The game’s most unorthodox, unassuming black sheep superstar isn’t running in pick-ups or standing behind Derek Fisher on the NBPA podium, because, fuck, that shit’s just depressing. Depressing if you aren’t the NBA Finals Most Valuable Player. Dirk has earned his time to throw out ceremonial first pitches, to drag the applause out longer, and to remind everyone looking towards a barren horizon that there is someone on top of the mountain. Of course it would go this way, right? Dirk’s never been the type, through the highs or lows of his career, to be concerned if or how you’ve noticed him, or if you have at all. That’s not to say he didn’t carry the burden that comes with oft-highlighted and over-analyzed failures on the main stage. It’s just that Nowitzki wore it more like “time is running out” than “I sure hope I can do this.” In spite of that, most people had him pegged anyway some time ago, and many probably didn’t budge all the way until his game was seen at its full crescendo last spring. It might be easy to forget last season as this one slips further and further away, but Nowitzki won’t. He shouldn’t, and nor should we. Even if we already knew.

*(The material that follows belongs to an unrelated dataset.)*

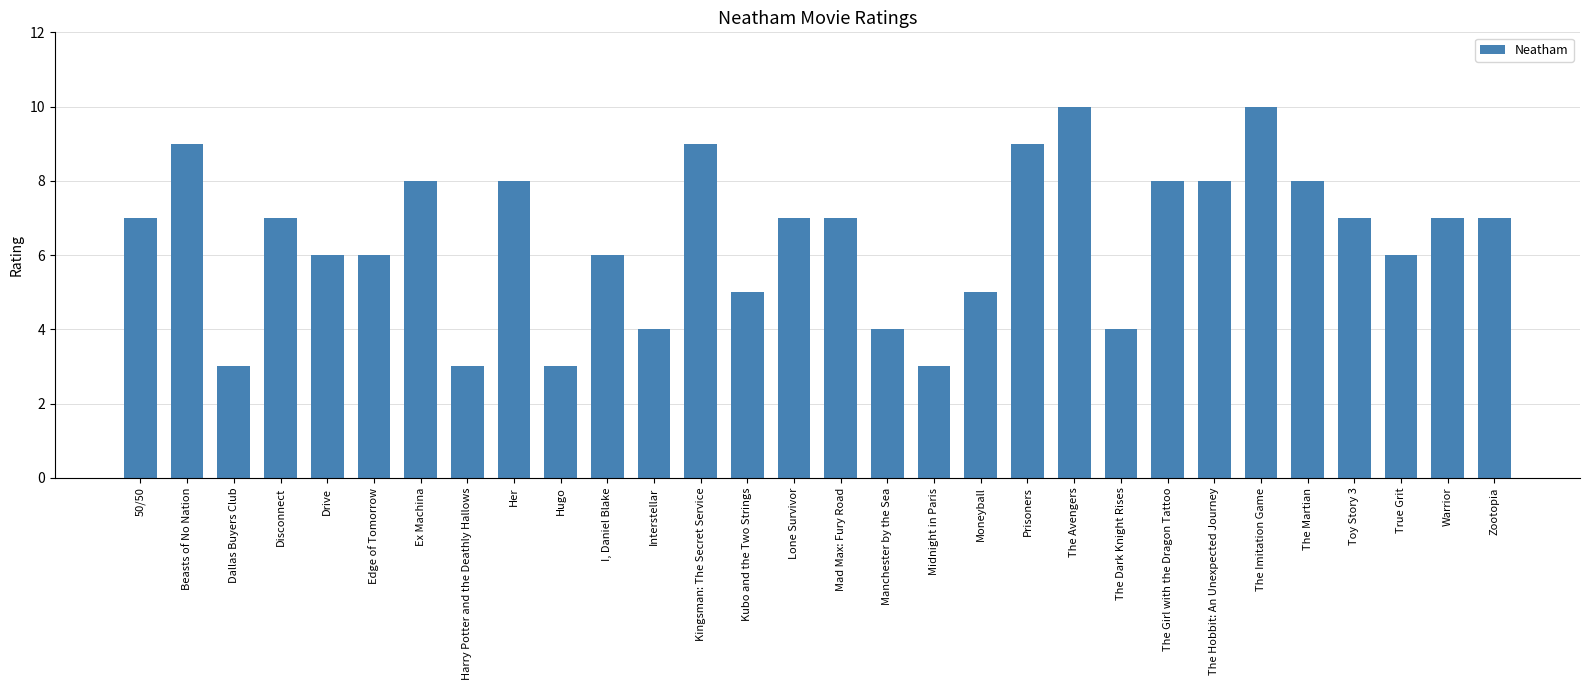

What position from the right is Edge of Tomorrow?

25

Soon enough, Germany will beckon, be it for just his ritual training or something more competitive and with a contract, and until the lockout lifts, Nowitzki will, leaning one way or another, snap off of his fingertips his continuing celebration of the game he made go his way. This offseason will never be remembered in a positive light for the NBA. That doesn’t mean, though, that there shouldn’t be a bright speck gleaming in the thick haze for Dirk Nowitzki. This was also the offseason that Nowitzki, the World Champion, with jack-shit to prove and plenty of time, could, finally, waste a few pitches.